WHAT THE EXERCISE ASKS ▸ Say whether each statement agrees with the safety settings text. Answer yes or no, and quote the words from the text that decide it. 1. The request body template sets the policy to trigger only on high detection thresholds. 2. HARM_CATEGORY_HATE_SPEECH is described as content containing references to sexual acts. 3. According to testing, the default level when none is specified is low.

EXTRACTED TEXT ▸

____

How to configure in a service
For the request body template, add the following (setting the levels using the values shown below). In this case, it lessens the policy to trigger only on high thresholds of detection -
{
"safetySettings" : [
{
"category": "HARM_CATEGORY_HARASSMENT", "threshold": "BLOCK_ONLY_HIGH"
},
{
"category": "HARM_CATEGORY_HATE_SPEECH", "threshold": "BLOCK_ONLY_HIGH"
},
{
"category": "HARM_CATEGORY_SEXUALLY_EXPLICIT", "threshold": "BLOCK_ONLY_HIGH"
},
{
"category": "HARM_CATEGORY_DANGEROUS_CONTENT", "threshold": "BLOCK_ONLY_HIGH"
}
]
}
Categories
The different categories for response analysis are given the following keys -
HARM_CATEGORY_HARASSMENT - Negative or harmful comments targeting identity and/or protected attributes.
HARM_CATEGORY_HATE_SPEECH - Content that is rude, disrespectful, or profane.
HARM_CATEGORY_SEXUALLY_EXPLICIT - Contains references to sexual acts or other lewd content.
HARM_CATEGORY_DANGEROUS_CONTENT - Promotes, facilitates, or encourages harmful acts.
Levels
The different detection levels a are negligible, low, medium, and high. Through our testing the default if not specified is medium. We have had some business cases where that has been too limiting, and based on our context, limiting (we weren't taking user prompts, we were asking for silly business ideas, and that sometime triggered harassment or dangerous to medium).
The supported levels are specified for each category as one of the following -
BLOCK_LOW_AND_ABOVE
BLOCK_MEDIUM_AND_ABOVE
BLOCK_ONLY_HIGH
BLOCK_NONE
โ

____

INFORMATION PROVIDED ▸
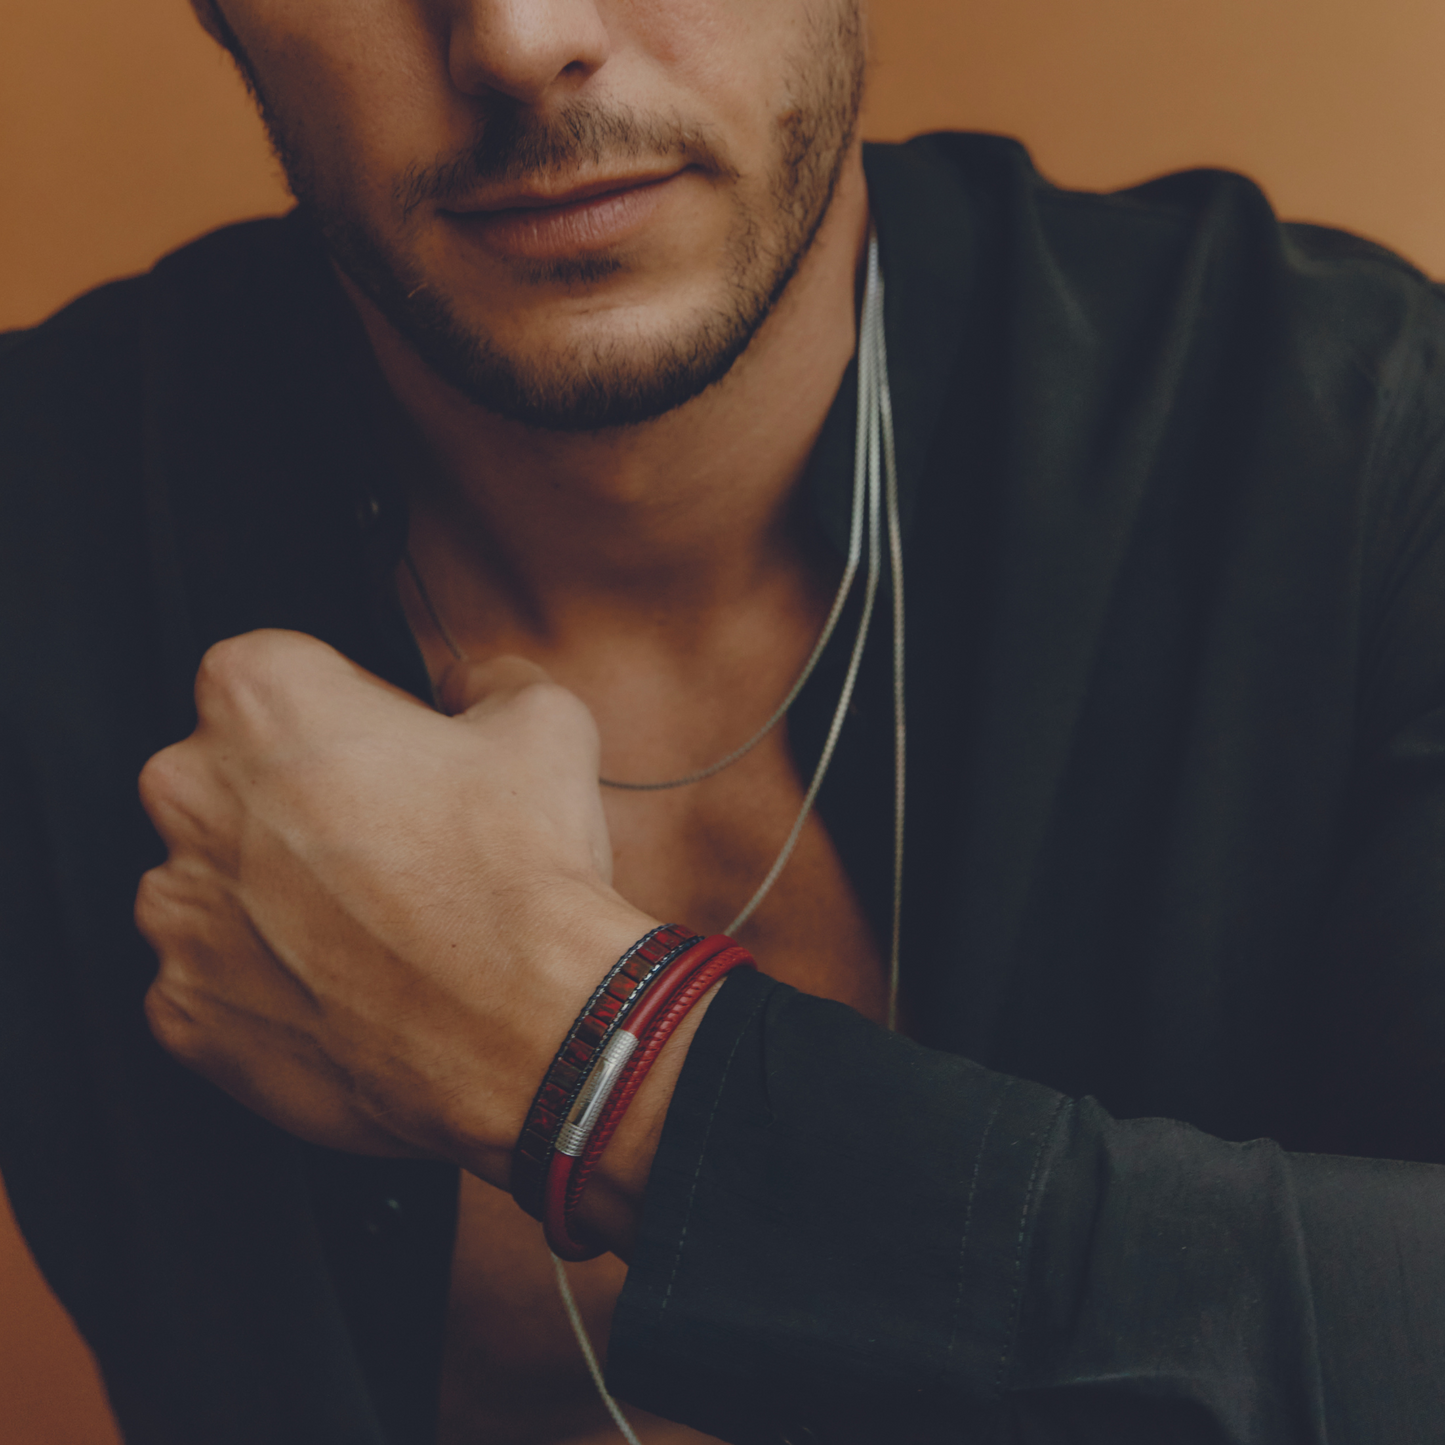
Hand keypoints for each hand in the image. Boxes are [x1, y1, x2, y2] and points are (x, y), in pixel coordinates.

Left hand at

____

OUTPUT BELOW ▸
1. Yes: "it lessens the policy to trigger only on high thresholds of detection"
2. No: "HARM_CATEGORY_HATE_SPEECH - Content that is rude, disrespectful, or profane."
3. No: "Through our testing the default if not specified is medium."